— START Text section —

Thank you for your responses. Considering together the other reviews and responses, my score is confirmed.

审稿意见
6

This paper analyzes the temporal information in SNNs and establishes its relationship with the membrane decay constant and the number of time-steps. Then the authors propose a novel approach to combine rate and temproal information in SNNs, leveraging it to generate effective gradients for attacking SNNs. The experimental results demonstrate the proposed method achieve the SOTA attack success rate.

优点

  1. This paper is well-written.
  2. The idea of combining rate and temporal information in SNNs is highly noteworthy. The temporal information in SNNs has not been fully utilized in the current model.
  3. The work is solid. The authors provide a rigorous theoretical analysis of the retention degree of temporal information in SNNs and showcase the influencing factors involved.

缺点

  1. My main concern is about equation 8. I find it hard to derive equation 8 by combining equations 1 and 2. I am wondering about the absence of the threshold in equation 8. The authors should clarify why the threshold is not included in equation 8.
  2. The authors primarily focus on demonstrating how the combination of rate temporal information can enhance the attack of SNNs. How about defense? Can the proposed method also be used to improve the robustness of SNNs.

问题

Refer to the weaknesses above. Please provide a more comprehensive explanation of Figure 2(c).

— END Text section —
— START Data provided —

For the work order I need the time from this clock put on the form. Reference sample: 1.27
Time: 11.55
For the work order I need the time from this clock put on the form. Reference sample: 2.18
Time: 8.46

— END Data provided —

Aim of the task. Reproduce the part of the review that starts at "3. The work" and ends at "included in equation 8.". The material has no role in what follows.

Full response.
3. The work is solid. The authors provide a rigorous theoretical analysis of the retention degree of temporal information in SNNs and showcase the influencing factors involved.

缺点

  1. My main concern is about equation 8. I find it hard to derive equation 8 by combining equations 1 and 2. I am wondering about the absence of the threshold in equation 8. The authors should clarify why the threshold is not included in equation 8.